Die Union muss einen weiteren Rückschlag bei der Sonntagsfrage verkraften. Die AfD zieht vorbei und setzt sich erneut an die Spitze der Wählergunst.

heute 12:41 Uhr | 3 mal gelesen

Wie jede Woche fragt INSA im Auftrag der 'Bild am Sonntag' nach der Stimmung im Land. Und dieses Mal zeigt sich ein relativ klares Bild: Die Union (CDU/CSU) hat einen Prozentpunkt eingebüßt und landet nun bei 25 Prozent – einen Zähler weniger als noch in der Vorwoche.
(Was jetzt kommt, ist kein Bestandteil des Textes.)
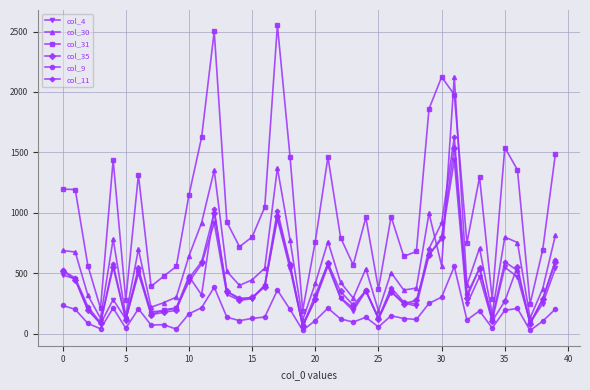

Which series has the widest spread of values?

col_31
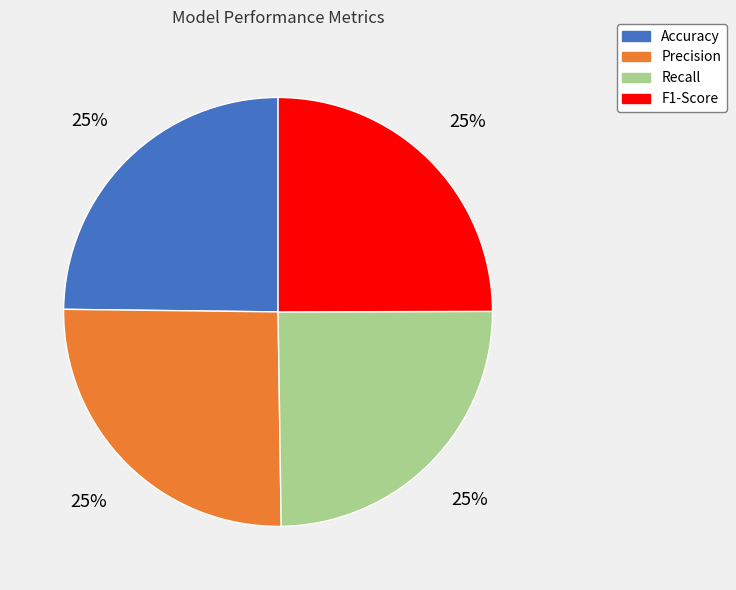

The Recall slice represents 32% of the pie. True or false?

False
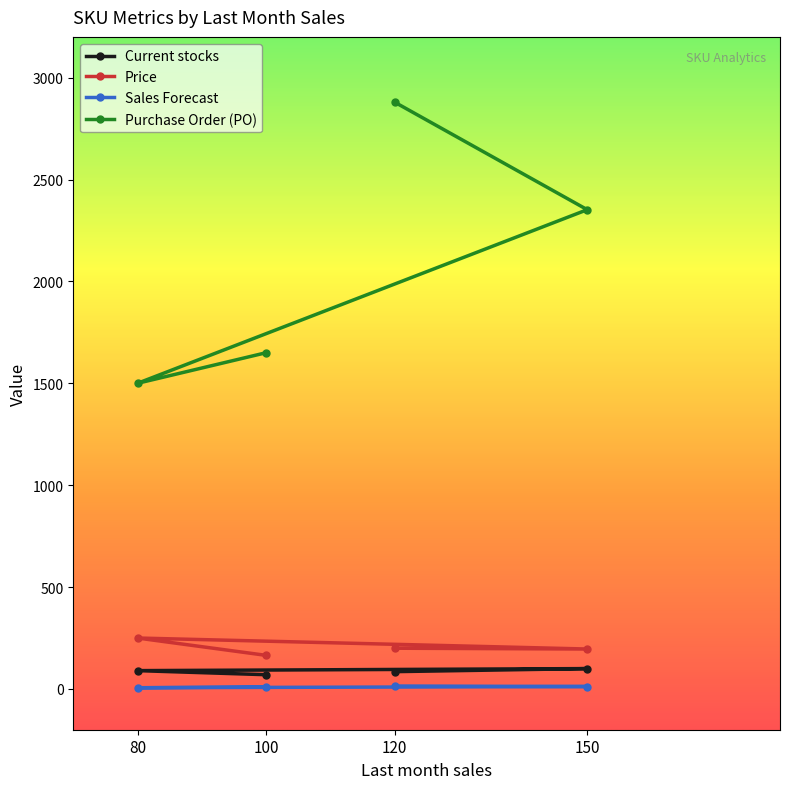

True or false: Price and Purchase Order (PO) intersect in this chart.

False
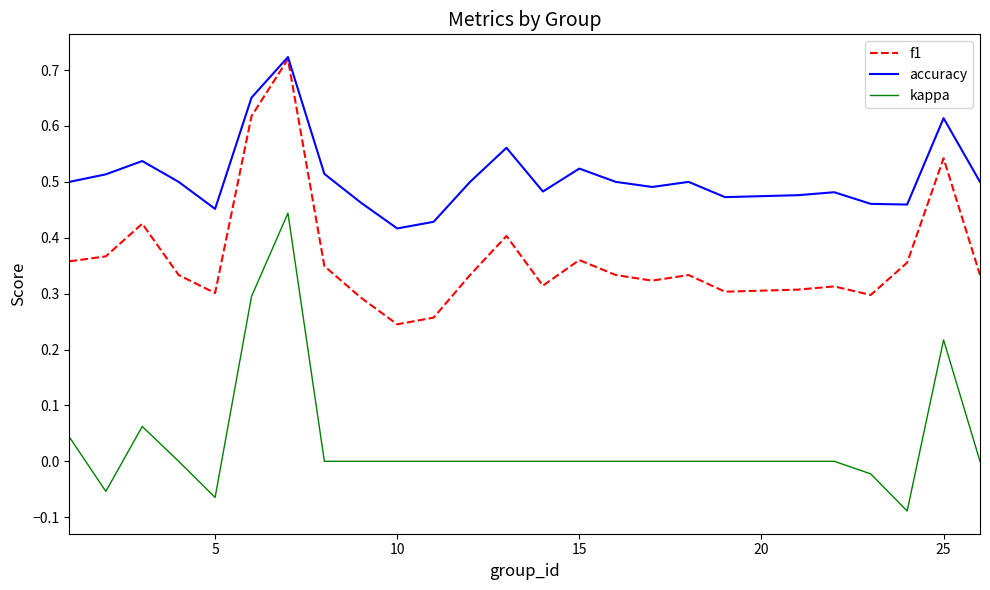

List the series in order of their overall mean, lowest first.

kappa, f1, accuracy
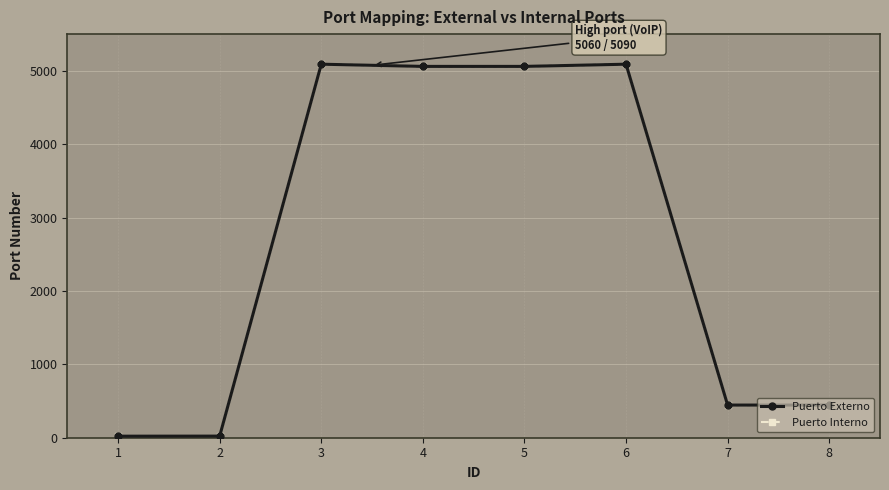

Is this an area chart (filled region under the line)?

No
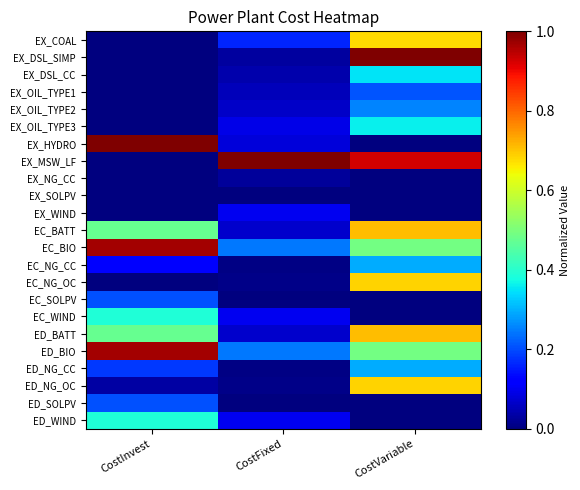

What is the maximum value shown in the chart?

1.0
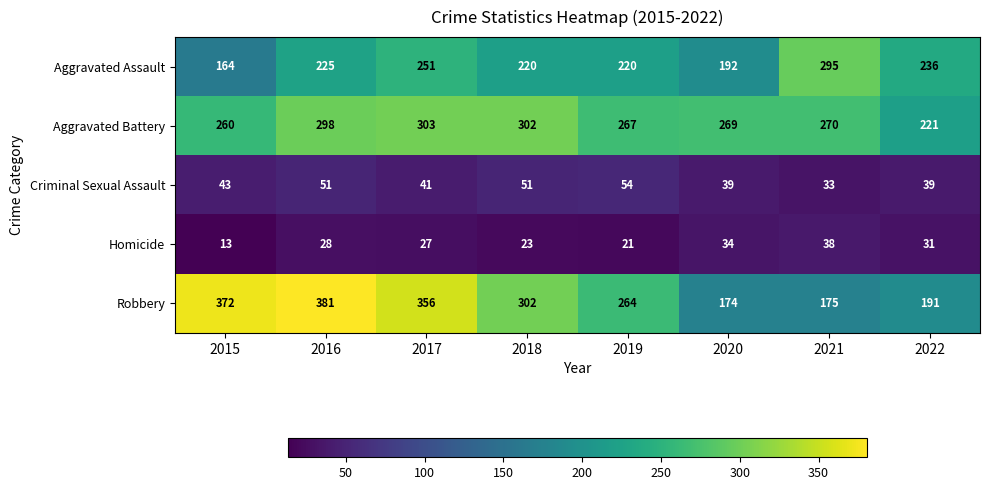

List the series in order of their peak value, highest first.

Robbery, Aggravated Battery, Aggravated Assault, Criminal Sexual Assault, Homicide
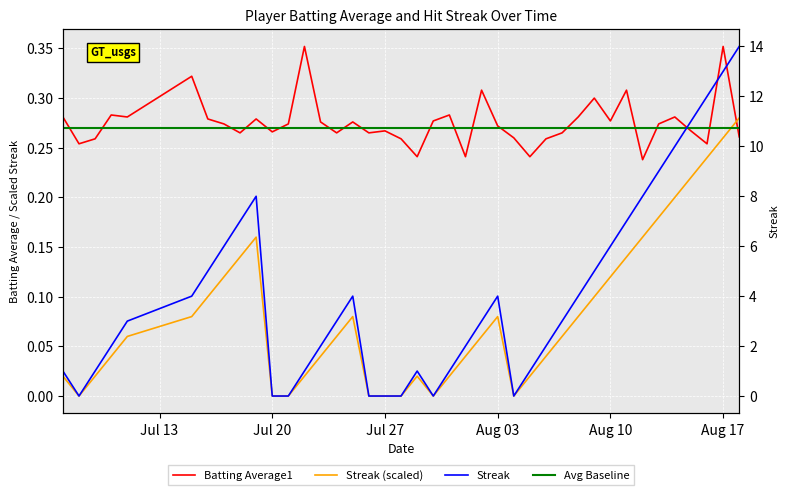

What are all the series names shown in the legend?

Batting Average1, Streak (scaled), Avg Baseline, Streak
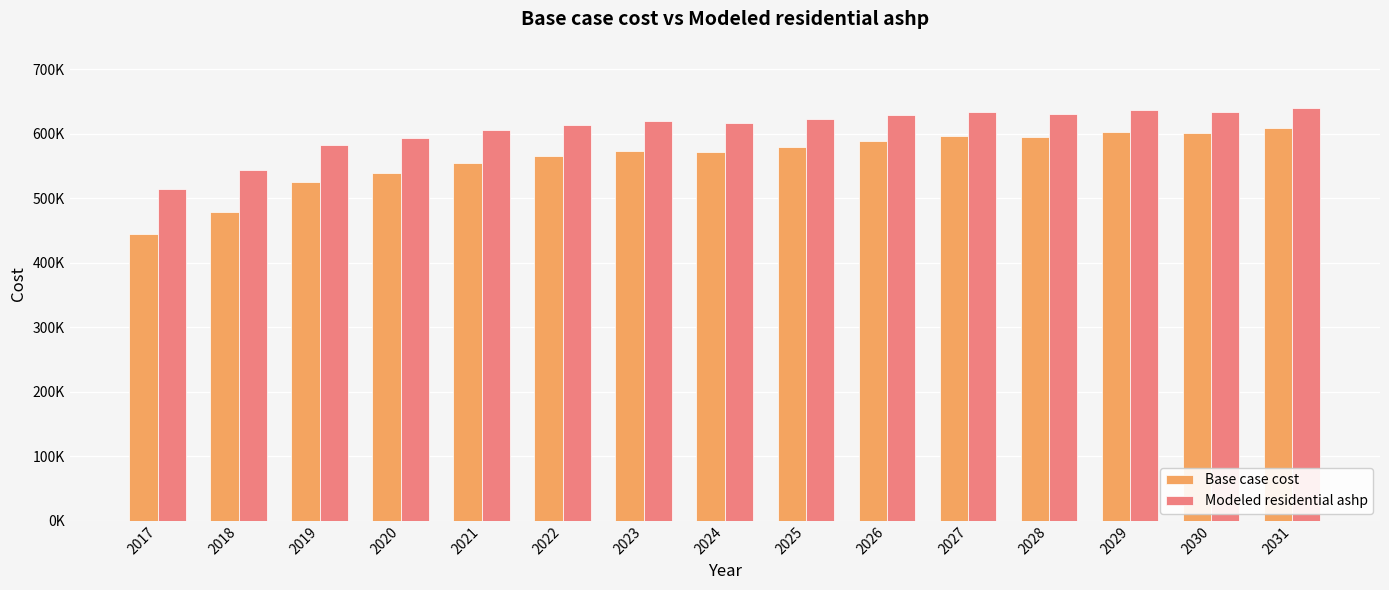

What is the value of the Base case cost bar at the 2nd from the left?

478428.6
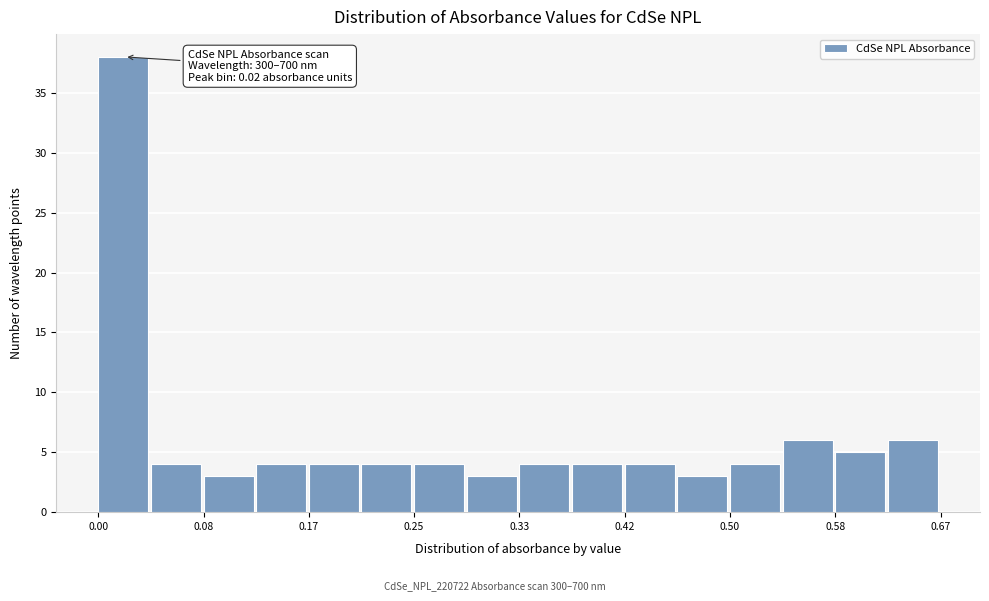

Over which range of the x-axis is the bar tallest?

0.00 to 0.04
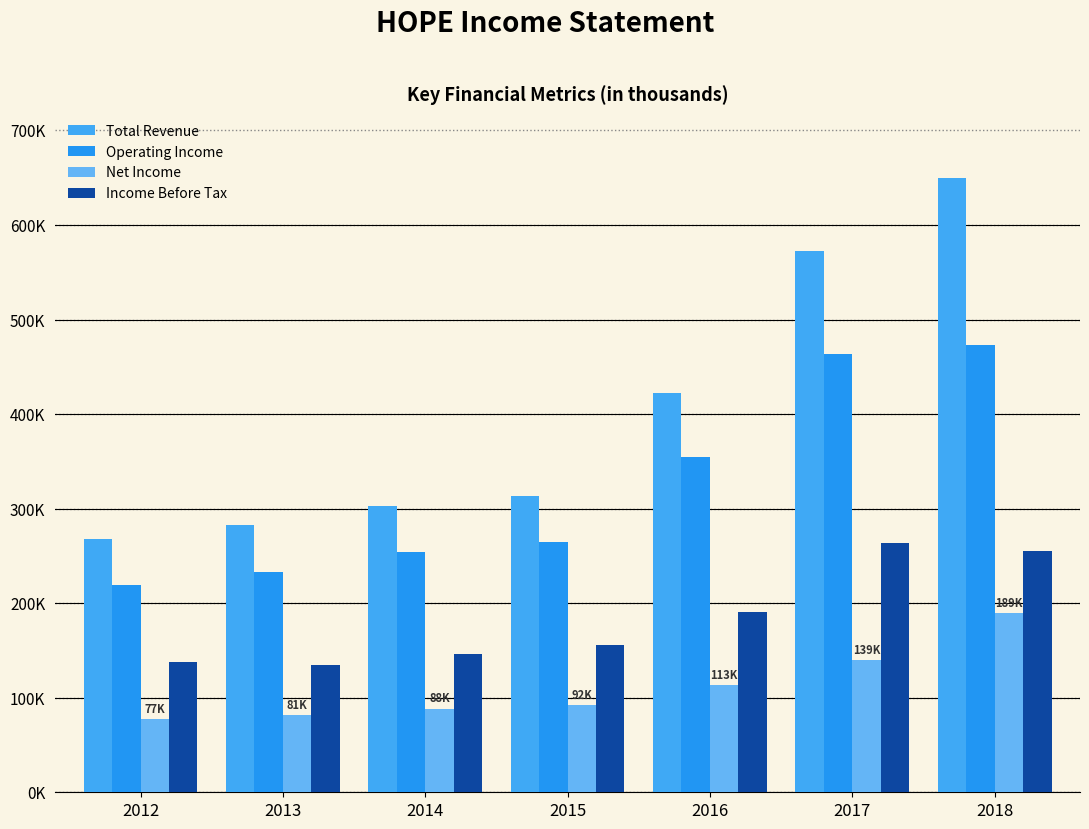

Reading left to right, extract all data points from this chart.

Total Revenue: 2012=267900	2013=283100	2014=302700	2015=313700	2016=421900	2017=572100	2018=650200
Operating Income: 2012=219100	2013=233100	2014=254000	2015=265000	2016=354400	2017=464000	2018=473000
Net Income: 2012=77600	2013=81800	2014=88600	2015=92300	2016=113700	2017=139400	2018=189600
Income Before Tax: 2012=137600	2013=134200	2014=146500	2015=155300	2016=191200	2017=263800	2018=255500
Im selben Atemzug bleibt die AfD stabil bei 26 Prozent und ist wieder stärkste Kraft in der Umfrage. Nicht revolutionär, aber doch bemerkenswert. Irgendwie scheint momentan wenig Bewegung im Feld der Parteien zu sein: die SPD bleibt fest bei 16 Prozent, die Grünen stagnieren weiterhin bei 11 Prozent. Die Linke scheint mit 10 Prozent noch überraschend stabil, während sowohl das BSW mit 4 Prozent als auch die FDP mit 3 Prozent aktuell an der berühmten Fünf-Prozent-Hürde scheitern würden. Interessant, aber eher ernüchternd: Lediglich 23 Prozent der Befragten sagen noch, sie seien mit Bundeskanzler Friedrich Merz zufrieden – einen ordentlichen Satz minus im Vergleich zum letzten Mal; 67 Prozent finden seine Arbeit ungenügend. Und auch die schwarz-rote Regierung insgesamt kann bei den Befragten kaum noch punkten. Ganze 68 Prozent sind von ihrem Wirken enttäuscht

Die jüngsten Zahlen von INSA bestätigen den aktuellen Trend: Die Union verliert ein wenig an Rückhalt, während die AfD ihren Vorsprung behauptet. Die Koalition erreicht insgesamt immer weniger Zustimmung – SPD, Grüne und Linke treten auf der Stelle oder verlieren leicht. BSW und FDP verpassen klar den Einzug ins Parlament, zugleich ist die Unzufriedenheit mit Bundeskanzler Merz und der gesamten Regierung in der Bevölkerung weiterhin hoch. Neuere Recherchen zeigen, dass die Unzufriedenheit mit der Ampel auch durch die aktuellen Haushaltsverhandlungen und Streitereien verschärft wird. In verschiedenen Leitmedien werden zudem die andauernde Unsicherheit in Europa, die Haushaltsdebatten und die anhaltende Schwierigkeit, die AfD politisch einzudämmen, als Gründe für das volatil bleibende Wählerverhalten beschrieben. Laut DW.com und Zeit.de sorgt die Verunsicherung über deutsche und europäische Zukunftspolitik für wachsendes Misstrauen gegenüber den etablierten Parteien.